▸ **WHAT TO WORK ON**
Where in the data below does the word "coordinate" appear? Copy every line that has it.

--- INPUT MATERIAL ---

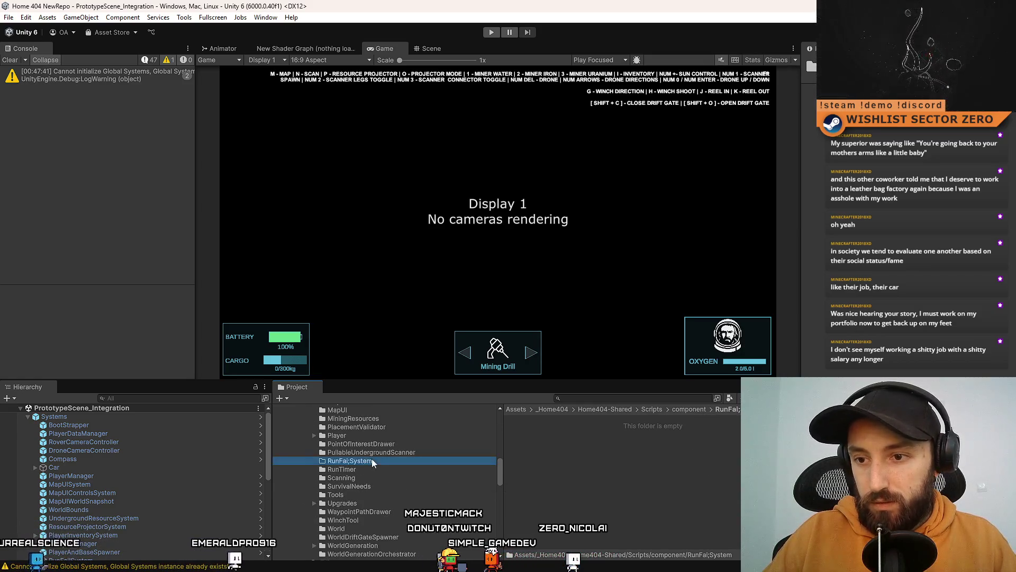
{"action": "left_click", "coordinate": [350, 462]}
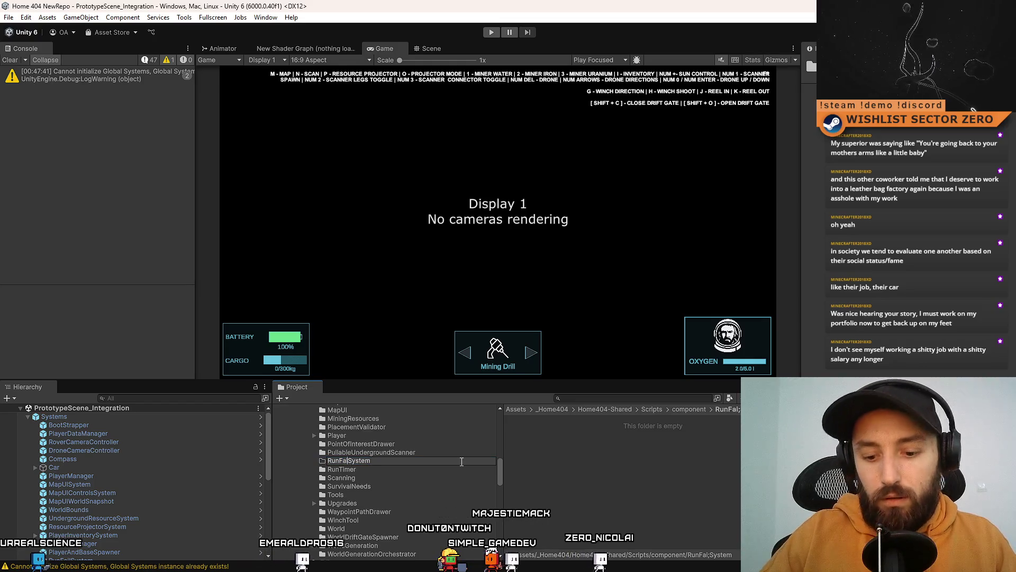
{"action": "type", "text": "l"}
{"action": "key", "text": "Return"}
{"action": "scroll", "coordinate": [359, 471], "scroll_direction": "up", "scroll_amount": 10}
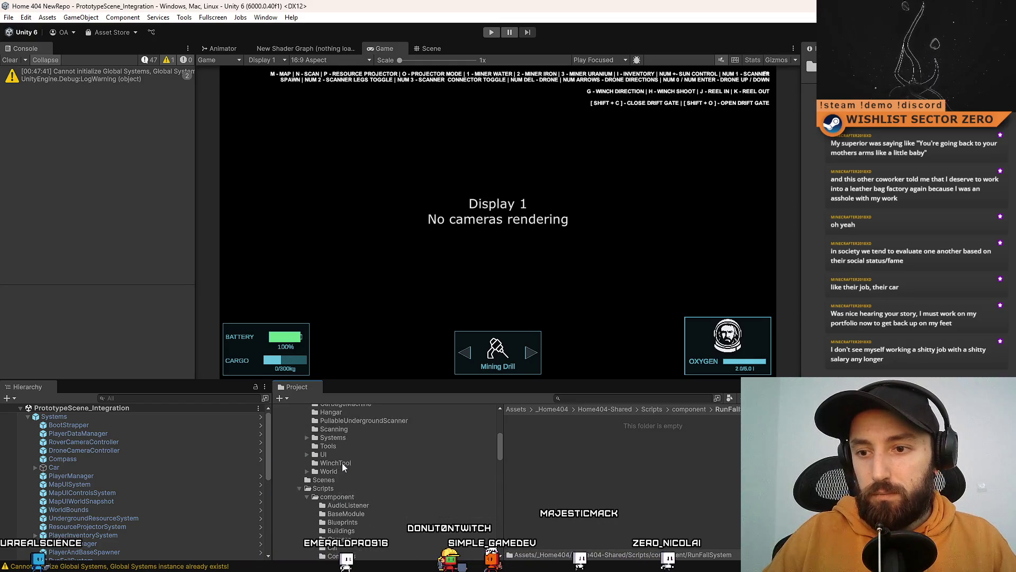
Drag IRunFailSystem and RunFailSystem from Assets into the new folder and let scripts reload
{"action": "left_click", "coordinate": [316, 408]}
{"action": "scroll", "coordinate": [376, 469], "scroll_direction": "down", "scroll_amount": 5}
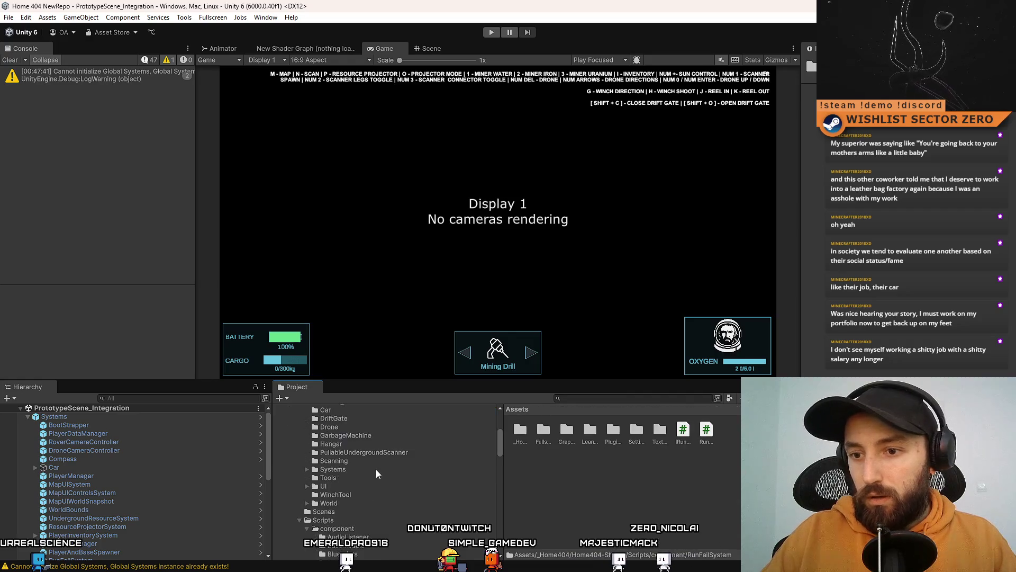
{"action": "scroll", "coordinate": [375, 469], "scroll_direction": "down", "scroll_amount": 5}
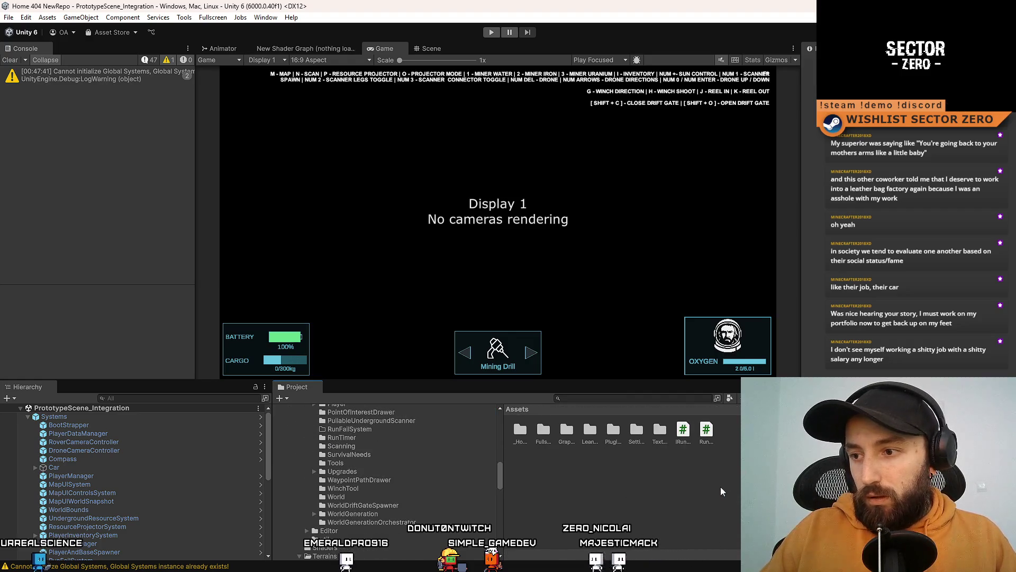
{"action": "left_click", "coordinate": [706, 431]}
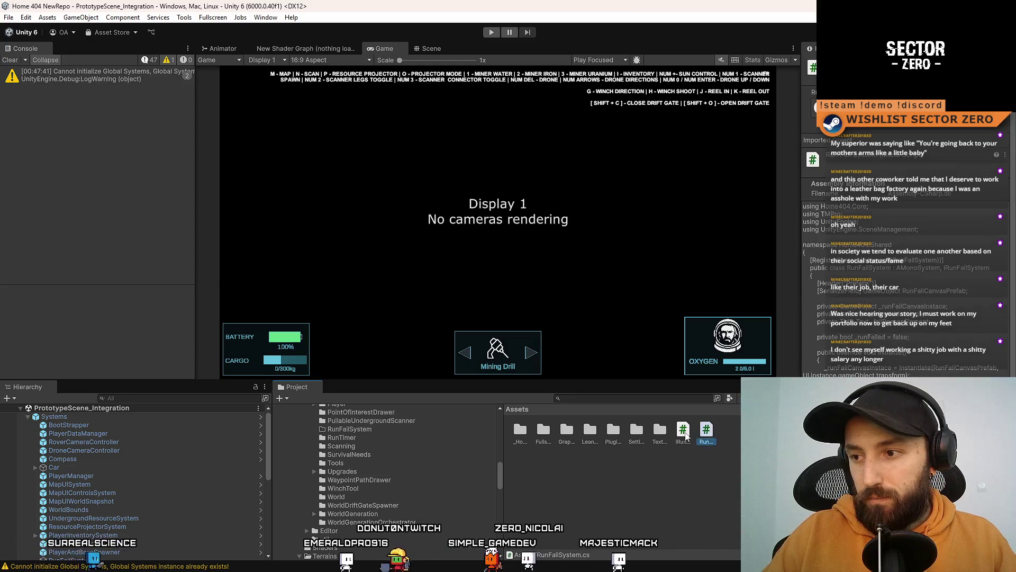
{"action": "left_click", "coordinate": [683, 432], "text": "shift"}
{"action": "mouse_move", "coordinate": [682, 431]}
{"action": "left_mouse_down"}
{"action": "mouse_move", "coordinate": [395, 439]}
{"action": "mouse_move", "coordinate": [357, 430]}
{"action": "left_mouse_up"}
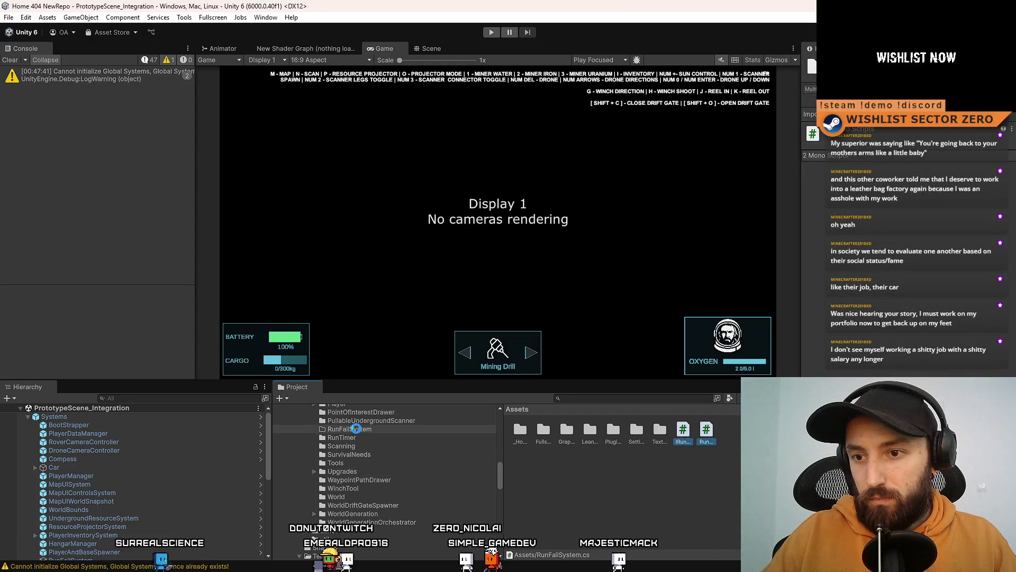
{"action": "key", "text": "alt+Tab"}
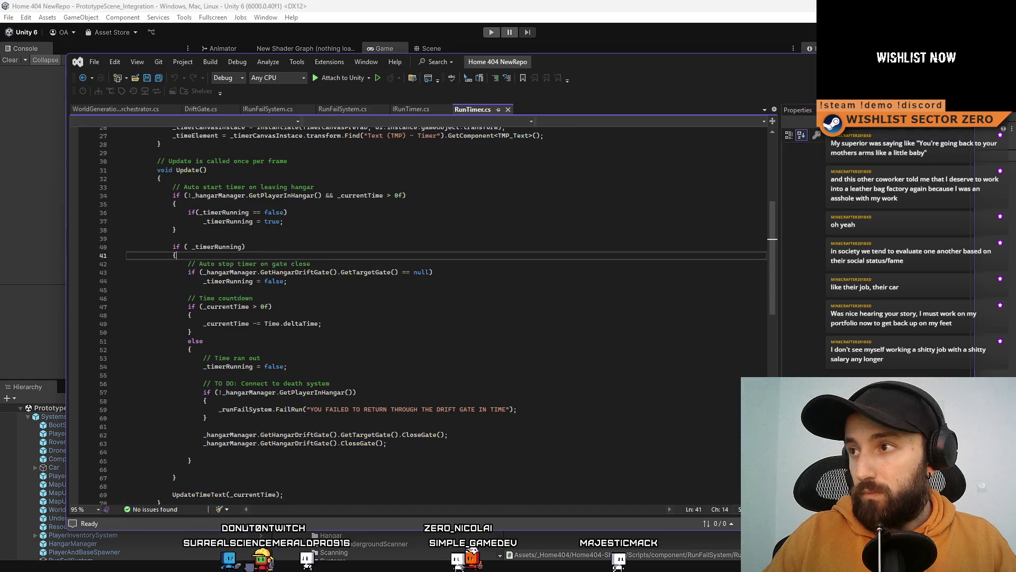
{"action": "key", "text": "alt+Tab"}
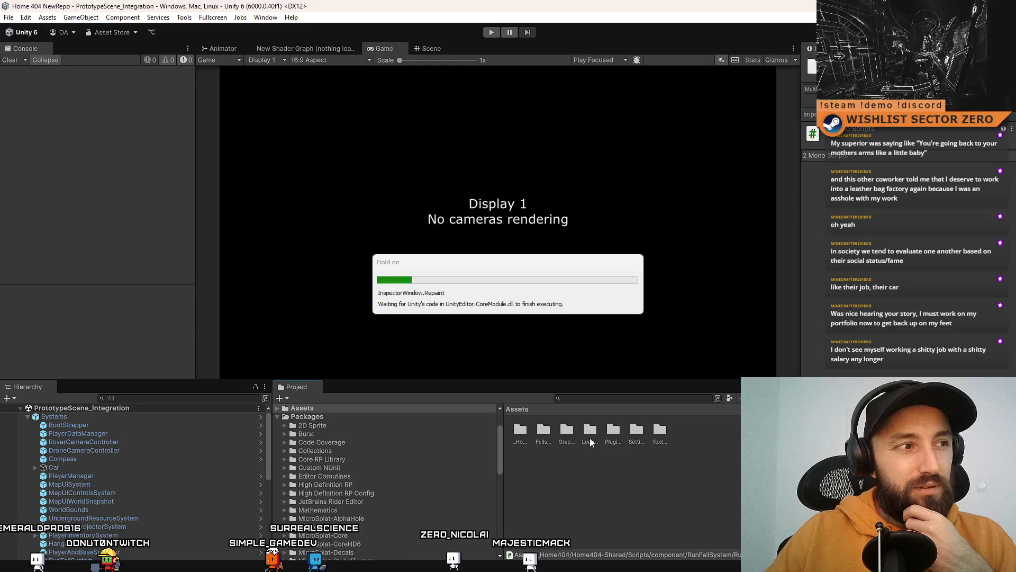
Select the Assets root folder and search the Project for 'run fail'
{"action": "left_click", "coordinate": [585, 488]}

---

▸ **COMPLETED TASK**
{"action": "left_click", "coordinate": [350, 462]}
{"action": "scroll", "coordinate": [359, 471], "scroll_direction": "up", "scroll_amount": 10}
{"action": "left_click", "coordinate": [316, 408]}
{"action": "scroll", "coordinate": [376, 469], "scroll_direction": "down", "scroll_amount": 5}
{"action": "scroll", "coordinate": [375, 469], "scroll_direction": "down", "scroll_amount": 5}
{"action": "left_click", "coordinate": [706, 431]}
{"action": "left_click", "coordinate": [683, 432], "text": "shift"}
{"action": "mouse_move", "coordinate": [682, 431]}
{"action": "mouse_move", "coordinate": [395, 439]}
{"action": "mouse_move", "coordinate": [357, 430]}
{"action": "left_click", "coordinate": [585, 488]}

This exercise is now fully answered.